WOZ: Sie haben vorhin erwähnt, bereits Ihren dritten Einsatz für MSF im Gazastreifen zu absolvieren. Wie sehr unterscheiden sich die Einsätze bezüglich der Gesundheitsversorgung?

Rénald Ménard: Der Unterschied zu meinem letzten Einsatz, als die Lieferung von Gütern nicht blockiert war, ist sehr gross. Unsere drei grösseren Kliniken nehmen aktuell je rund 500 Patient:innen pro Tag auf, die kleinere ungefähr 300. Während der Waffenruhe waren es annähernd doppelt so viele. Unabhängig davon ist das Ausmass der Zerstörung im Gazastreifen mit jedem Einsatz noch heftiger geworden, was einen direkten Einfluss auf die Lebensqualität der Menschen hier hat. Unzählige leben mittlerweile in Zelten, weil die Gebäude zerstört sind. Die Zustände dort sind schrecklich. Die Qualität des Materials nimmt zunehmend ab. Es gibt hier Wind, Regen, unerbittlichen Sonnenschein über eine lange Zeit und viel Staub, der in die Zelte dringt. Hinzu kommt, dass viele Menschen ständig umsiedeln müssen. Es finden täglich Evakuierungen statt.

WOZ: Vor Ihrem jetzigen Einsatz in Gaza waren Sie für Médecins Sans Frontières in Haiti aktiv, das von kriminellen Banden kontrolliert wird. Würden Sie sagen, die Lage dort war ähnlich schlimm, gerade im Bereich der medizinischen Versorgung?

Rénald Ménard: In Haiti, wo ich übrigens als Kind einige Jahre mit meiner Familie gelebt habe, herrscht Chaos, es gibt keine rechtsstaatliche Ordnung. Kriminelle und gewalttätige Banden, die sich an keine Regeln halten, haben das Sagen. Das hat zwangsläufig negative Auswirkungen auf die psychische und physische Gesundheit der Menschen. Und es gibt umkämpfte Gebiete, die unterversorgt sind. Aber grundsätzlich sind dort Wasser und Nahrungsmittel vorhanden, die Menschen sind nicht dem Hungertod nahe wie jetzt die Bevölkerung von Gaza. Die israelischen Streitkräfte, die in Gaza einen Krieg gegen die Hamas führen, sind eigentlich verpflichtet, sich ans humanitäre Völkerrecht zu halten und die Zivilbevölkerung zu schützen. Diese hat das Recht auf Gesundheit, auf Nahrung und auf Schutz. Doch Israel gewährleistet diese Rechte absolut nicht.

WOZ: Mit verheerenden Folgen, wie sie beschrieben haben …

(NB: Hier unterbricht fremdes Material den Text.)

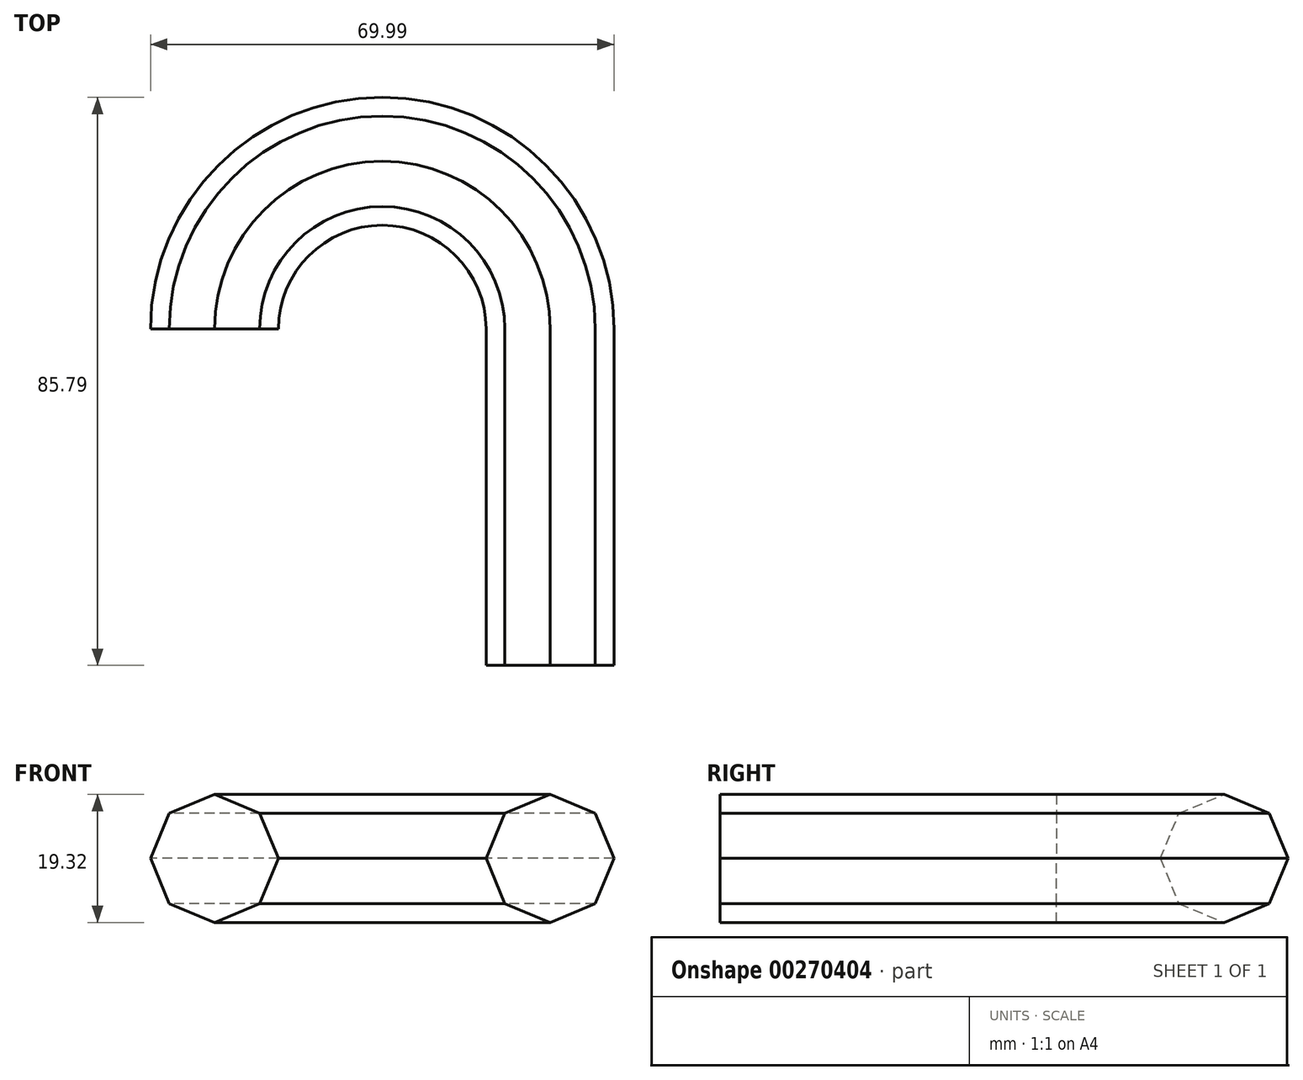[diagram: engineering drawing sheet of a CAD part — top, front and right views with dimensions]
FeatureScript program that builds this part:
annotation { "Feature Type Name" : "Feature", "Feature Type Description" : "" }
export const myFeature = defineFeature(function(context is Context, id is Id, definition is map)
    precondition{}
    {
        {
            var Q0;
            Q0=qCreatedBy(makeId("Top.planeOp"),FACE);
            var sketch = newSketch(context, id + "F0", { "sketchPlane" : qUnion([Q0])});
            skLineSegment(sketch, "E0", {"start": v(0, 0) * mm, "end": v(0, 50.8) * mm});
            skArc(sketch, "E1", {"start": v(0, 50.8) * mm, "mid": v(-25.34, 76.14) * mm, "end": v(-50.67, 50.8) * mm});
            skSolve(sketch);
        }
        {
            var Q0;
            Q0=qCreatedBy(makeId("Front.planeOp"),FACE);
            var sketch = newSketch(context, id + "F1", { "sketchPlane" : qUnion([Q0])});
            skCircle(sketch, "E2.cCircle", {"center": v(0, 0) * mm, "radius": 9.66 * mm, "construction": true});
            skLineSegment(sketch, "E2.0", {"start": v(0, 9.66) * mm, "end": v(6.83, 6.83) * mm});
            skLineSegment(sketch, "E2.1", {"start": v(6.83, 6.83) * mm, "end": v(9.66, 0) * mm});
            skLineSegment(sketch, "E2.2", {"start": v(9.66, 0) * mm, "end": v(6.83, -6.83) * mm});
            skLineSegment(sketch, "E2.3", {"start": v(6.83, -6.83) * mm, "end": v(0, -9.66) * mm});
            skLineSegment(sketch, "E2.4", {"start": v(0, -9.66) * mm, "end": v(-6.83, -6.83) * mm});
            skLineSegment(sketch, "E2.5", {"start": v(-6.83, -6.83) * mm, "end": v(-9.66, 0) * mm});
            skLineSegment(sketch, "E2.6", {"start": v(-9.66, 0) * mm, "end": v(-6.83, 6.83) * mm});
            skLineSegment(sketch, "E2.7", {"start": v(-6.83, 6.83) * mm, "end": v(0, 9.66) * mm});
            skSolve(sketch);
        }
        {
            var Q0;
            Q0=makeQuery(id+"F1.imprint","IMPRINT",FACE,{"disambiguationData":[TD([[makeQuery(id+"F1.imprint","IMPRINT",EDGE,{"derivedFrom":sQuery(id+"F1.wireOp",EDGE,"E2.0")}),-1.0]])]});
            var Q1;
            Q1=sQuery(id+"F0.wireOp",EDGE,"E0");
            var Q2;
            Q2=sQuery(id+"F0.wireOp",EDGE,"E1");
            sweep(context, id + "F2", {"profiles" : qUnion([Q0]), "path" : qUnion([Q1, Q2])});
        }
    });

Rénald Ménard: Ja. Dabei sagen wir immer das Gleiche: Lasst uns unsere Arbeit machen! Lasst die Lieferung von Medikamenten und Lebensmitteln zu, damit die Patient:innen und die Zivilbevölkerung in Gaza wenigstens überleben und nicht langsam sterben. Die am meisten gefährdeten und von den unzähligen Mängeln am stärksten betroffenen Bevölkerungsgruppen sind Kinder und Frauen. Sie sind in diesem Krieg die ersten Opfer.